=== What is needed ===
Return every entry exactly as written, with the pictures removed.

'''

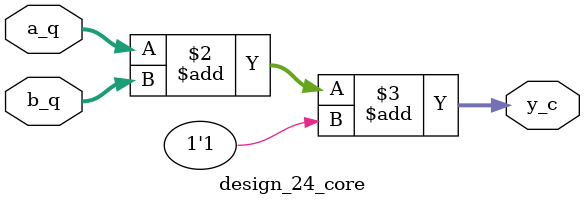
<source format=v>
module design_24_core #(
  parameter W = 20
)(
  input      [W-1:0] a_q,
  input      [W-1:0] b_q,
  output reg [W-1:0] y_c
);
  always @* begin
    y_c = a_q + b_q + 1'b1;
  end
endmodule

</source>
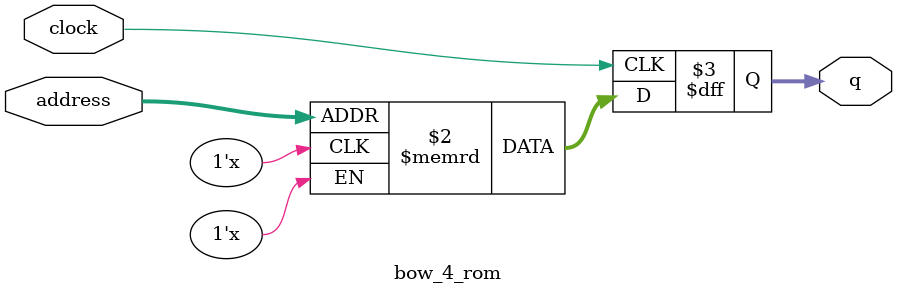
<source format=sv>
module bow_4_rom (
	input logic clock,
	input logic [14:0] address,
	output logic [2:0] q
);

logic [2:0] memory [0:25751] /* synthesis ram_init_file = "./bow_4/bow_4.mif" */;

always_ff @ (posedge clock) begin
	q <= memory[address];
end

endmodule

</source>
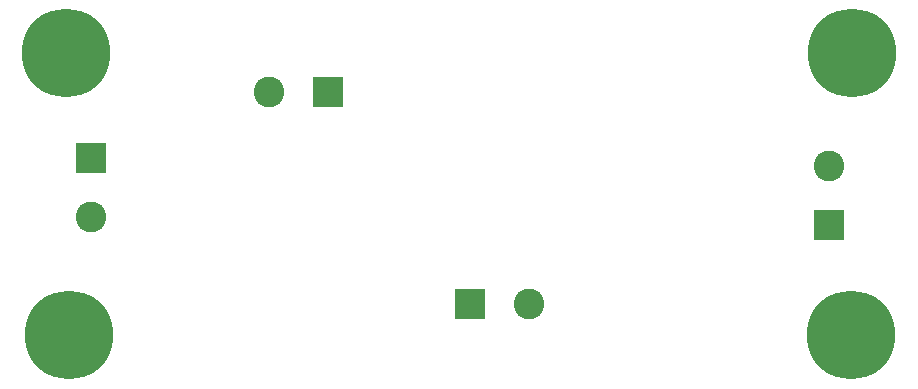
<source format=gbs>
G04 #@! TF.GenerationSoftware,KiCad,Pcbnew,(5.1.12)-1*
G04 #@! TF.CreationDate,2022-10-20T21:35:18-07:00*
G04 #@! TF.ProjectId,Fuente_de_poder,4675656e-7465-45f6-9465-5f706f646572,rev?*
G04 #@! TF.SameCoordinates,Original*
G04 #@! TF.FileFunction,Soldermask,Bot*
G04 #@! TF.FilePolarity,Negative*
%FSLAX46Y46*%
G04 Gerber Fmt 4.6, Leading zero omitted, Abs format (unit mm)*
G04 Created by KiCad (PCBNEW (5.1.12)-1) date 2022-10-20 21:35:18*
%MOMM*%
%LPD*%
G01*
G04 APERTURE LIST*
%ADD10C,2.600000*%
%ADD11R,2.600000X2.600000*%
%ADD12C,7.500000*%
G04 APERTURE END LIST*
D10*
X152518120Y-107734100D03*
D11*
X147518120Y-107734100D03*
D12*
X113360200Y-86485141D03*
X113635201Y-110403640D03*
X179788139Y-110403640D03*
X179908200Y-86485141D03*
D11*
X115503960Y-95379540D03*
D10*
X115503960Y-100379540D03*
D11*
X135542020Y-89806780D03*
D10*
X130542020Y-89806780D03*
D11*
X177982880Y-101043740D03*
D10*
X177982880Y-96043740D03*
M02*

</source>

'''

=== Answer to this task ===
<source format=v>
module design_24_core #(
  parameter W = 20
)(
  input      [W-1:0] a_q,
  input      [W-1:0] b_q,
  output reg [W-1:0] y_c
);
  always @* begin
    y_c = a_q + b_q + 1'b1;
  end
endmodule

</source>
<source format=sv>
module bow_4_rom (
	input logic clock,
	input logic [14:0] address,
	output logic [2:0] q
);

logic [2:0] memory [0:25751] /* synthesis ram_init_file = "./bow_4/bow_4.mif" */;

always_ff @ (posedge clock) begin
	q <= memory[address];
end

endmodule

</source>
<source format=gbs>
G04 #@! TF.GenerationSoftware,KiCad,Pcbnew,(5.1.12)-1*
G04 #@! TF.CreationDate,2022-10-20T21:35:18-07:00*
G04 #@! TF.ProjectId,Fuente_de_poder,4675656e-7465-45f6-9465-5f706f646572,rev?*
G04 #@! TF.SameCoordinates,Original*
G04 #@! TF.FileFunction,Soldermask,Bot*
G04 #@! TF.FilePolarity,Negative*
%FSLAX46Y46*%
G04 Gerber Fmt 4.6, Leading zero omitted, Abs format (unit mm)*
G04 Created by KiCad (PCBNEW (5.1.12)-1) date 2022-10-20 21:35:18*
%MOMM*%
%LPD*%
G01*
G04 APERTURE LIST*
%ADD10C,2.600000*%
%ADD11R,2.600000X2.600000*%
%ADD12C,7.500000*%
G04 APERTURE END LIST*
D10*
X152518120Y-107734100D03*
D11*
X147518120Y-107734100D03*
D12*
X113360200Y-86485141D03*
X113635201Y-110403640D03*
X179788139Y-110403640D03*
X179908200Y-86485141D03*
D11*
X115503960Y-95379540D03*
D10*
X115503960Y-100379540D03*
D11*
X135542020Y-89806780D03*
D10*
X130542020Y-89806780D03*
D11*
X177982880Y-101043740D03*
D10*
X177982880Y-96043740D03*
M02*

</source>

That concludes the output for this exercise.